Nothing to see here...

Homeland security (0)

Anonymous Coward | more than 6 years ago | (#22362628)

For example, she emphasizes U.S. financial support for infrastructure and education in unstable countries as a means for minimizing extremism.


It seems that Hillary realizes that you can't fix all problems with technology. She still doesn't get my support because I won't forgive her for Iraq and cluster bombs.

So far I haven't seen any of the candidates address the concerns about making it less miserable for scientists to visit the USofA. (Obama does mention H-1B visas.) People we need are taking jobs elsewhere and scientific conferences are going to other countries. One of the reasons we have done so well is that we have been able to get all the best scientists in the world to study and work here. In that light, Customs and Immigration seems to be determined to bork the economy.
http://www.scidev.net/Editorials/index.cfm?fuseaction=readEditorials&itemid=114&language=1 [scidev.net]

Why? (1)

ChromeAeonium (1026952) | more than 6 years ago | (#22362736)

and that some who are running are sufficiently anti-science as to deny evolution.
There are so many other scientific issues out there (alternate energy, genetic engineering, environmental protection, ect.), why is that inane creation-evolution pissing match always at the top of the list?

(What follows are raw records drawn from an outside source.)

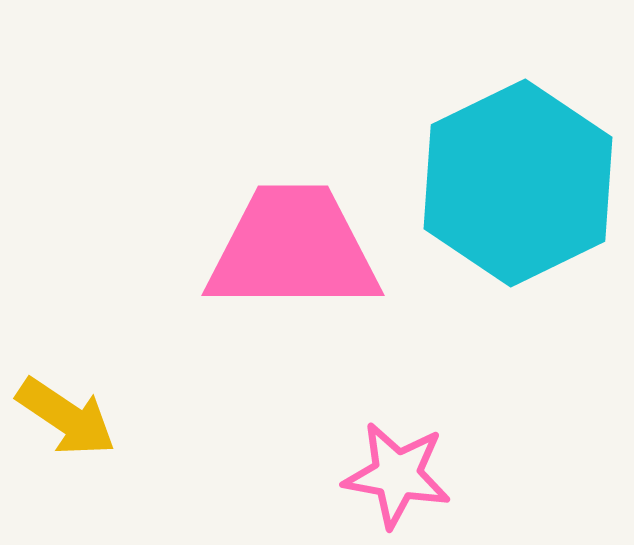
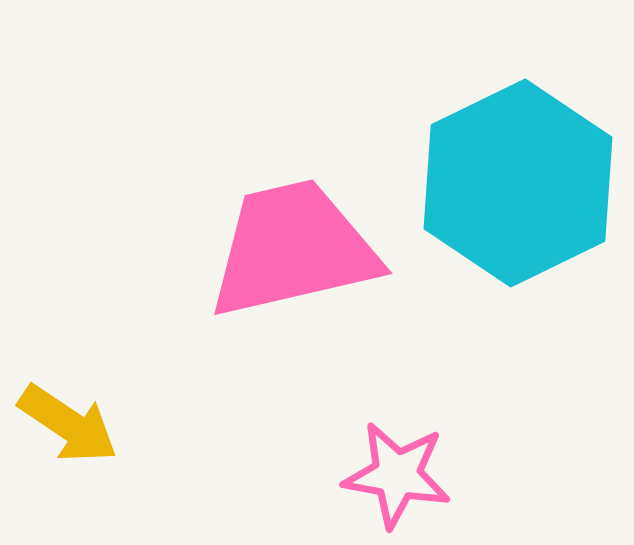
pink trapezoid: rotated 13 degrees counterclockwise
yellow arrow: moved 2 px right, 7 px down
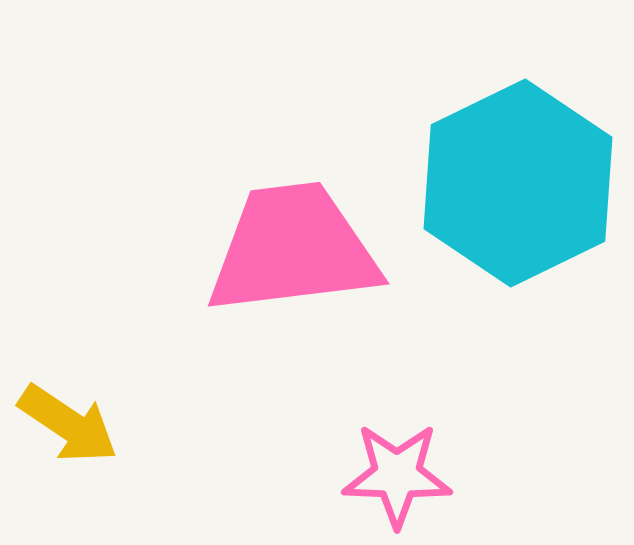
pink trapezoid: rotated 6 degrees clockwise
pink star: rotated 8 degrees counterclockwise
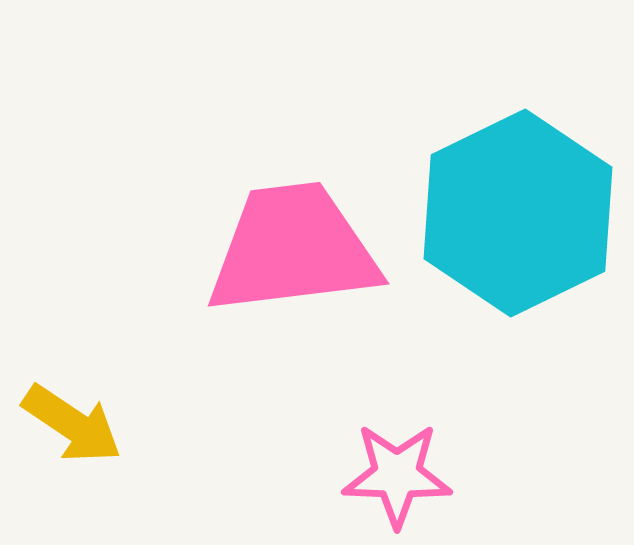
cyan hexagon: moved 30 px down
yellow arrow: moved 4 px right
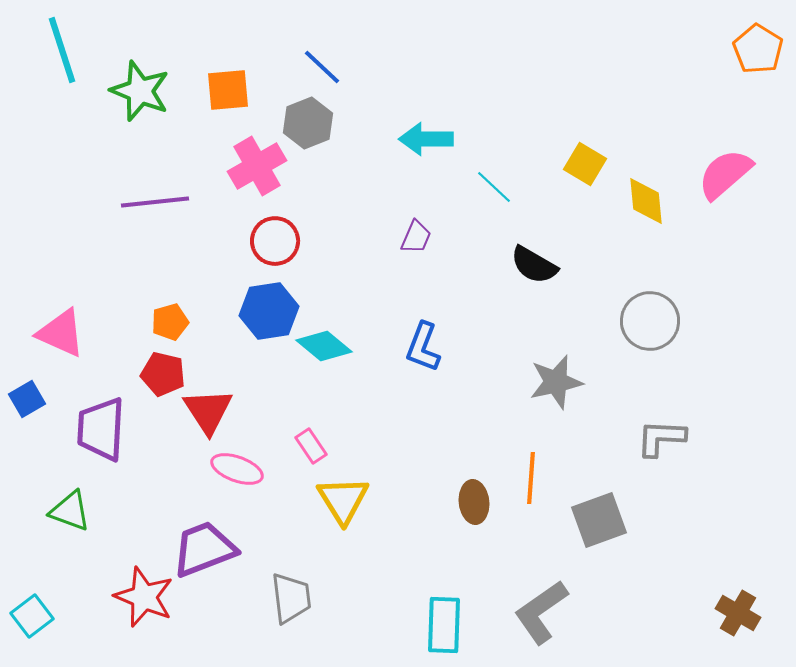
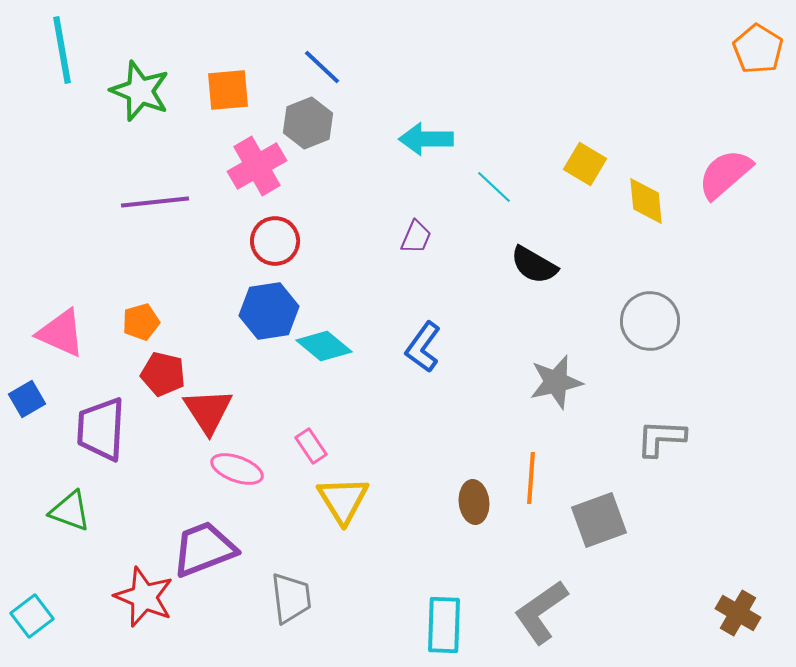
cyan line at (62, 50): rotated 8 degrees clockwise
orange pentagon at (170, 322): moved 29 px left
blue L-shape at (423, 347): rotated 15 degrees clockwise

Stem cell research (2, Insightful)

garyok (218493) | more than 6 years ago | (#22362804)

I know this is going to be contentious but, possibly for the only time in my life, I have to say that I think Bush made the right decision banning Federal funding for stem cell research using foetal tissue. Abortion is a woman's right to choose as far as I'm concerned but the use of the discarded tissues is ethically questionable - I'd prefer the tissues were treated as remains rather than resources. Coercing scientists into discovering ways to convert a person's own tissue back into stem cells for treatment seems to be a more useful avenue of research in the long run than implanting foreign tissue.

Of course, if there are compelling arguments to be made for the use of foetal tissue, I wouldn't mind hearing them. But I'll be very skeptical about "it'd make stem cell research way easier". Sometimes human dignity has to outweigh purely scientific advancement or we're making only a very narrow form of progress.